Cancer is thought to kill approximately half of all pets in the United States. As a result, it is critical for your senior pet to have routine wellness exams as they age.
Bringing your geriatric pet in for routine checkups, even if they appear healthy, allows your veterinarian to look for early signs of cancer and other diseases that respond better to treatment if caught early.
- Heart Disease
Like people, heart disease can be a problem for geriatric pets.
Senior dogs frequently suffer from congestive heart failure, which occurs when the heart does not efficiently pump blood, causing fluid to build up in the heart, lungs, and chest cavity.
While heart disease affects cats less than dogs, Feline Hypertrophic Cardiomyopathy (HCM) is fairly common. The walls of a cat's heart thicken as a result of this condition, reducing the heart's ability to function efficiently.
- Blindness and hearing loss
Degeneration of the eyes and ears in older pets can result in varying degrees of deafness and blindness, though this is more common in dogs than in cats.

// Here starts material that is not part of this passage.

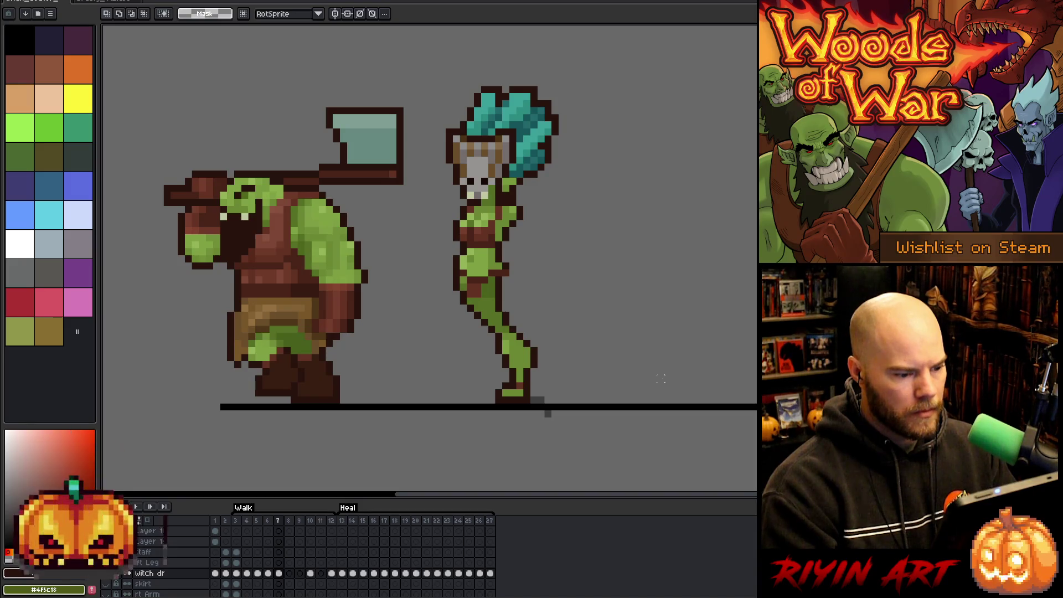
pyautogui.press('Left')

When these conditions are caused by aging, they may appear gradually, allowing geriatric pets to adjust their behavior and making it difficult for pet owners to detect.
- Liver disease
Liver disease is common in senior cats and can be caused by high blood pressure or hyperthyroidism. Loss of appetite, jaundice, drooling, vomiting, diarrhea and increased thirst are all symptoms of liver disease in cats.
Seizures, vomiting, diarrhea, fever, jaundice, abdominal fluid buildup, and weight loss are all possible symptoms of liver disease in dogs.
If your senior dog or cat exhibits any of the symptoms of liver disease, immediate veterinary attention is required.
Although dogs and cats can develop diabetes at any age, the majority of dogs are diagnosed between the ages of 7 and 10 years old, and the majority of cats diagnosed with diabetes are over the age of 6.
Excessive thirst, increased appetite with weight loss, cloudy eyes, and chronic or recurring infections are all symptoms of diabetes in dogs and cats.
Obesity is a risk factor for diabetes in both cats and dogs.
- Kidney disease
The kidneys of pets tend to fail as they age. In some cases, medications used to treat other common conditions in geriatric pets can cause kidney disease.
Chronic kidney disease cannot be cured, but it can be managed through a combination of diet and medication.
- Urinary tract disease
Our Seattle veterinarians frequently see geriatric cats and dogs with urinary tract disorders and incontinence issues. Elderly pets are more prone to accidents as the muscles controlling the bladder weaken, but incontinence can also be a sign of a larger health problem, such as a urinary tract infection or dementia.
If your senior pet has incontinence problems, you should take him or her to the vet for a thorough examination.
Veterinary Care for Seniors
Our veterinarians will thoroughly examine your senior pet, ask detailed questions about their home life, and perform any tests that may be necessary to gain additional insight into his or her general physical health and condition.
Based on the results, we will recommend a treatment plan that may include medications, activities, and dietary changes to help improve your senior pet's health, well-being, and comfort.
Routine Wellness Exams
Preventive care is critical for your senior pet's health, happiness, and fulfillment. It also allows our veterinarians to detect diseases earlier.
Early disease detection will help preserve your pet's physical health and detect emerging health issues before they become long-term issues.
Regular physical examinations will give your pet the best chance for long-term health.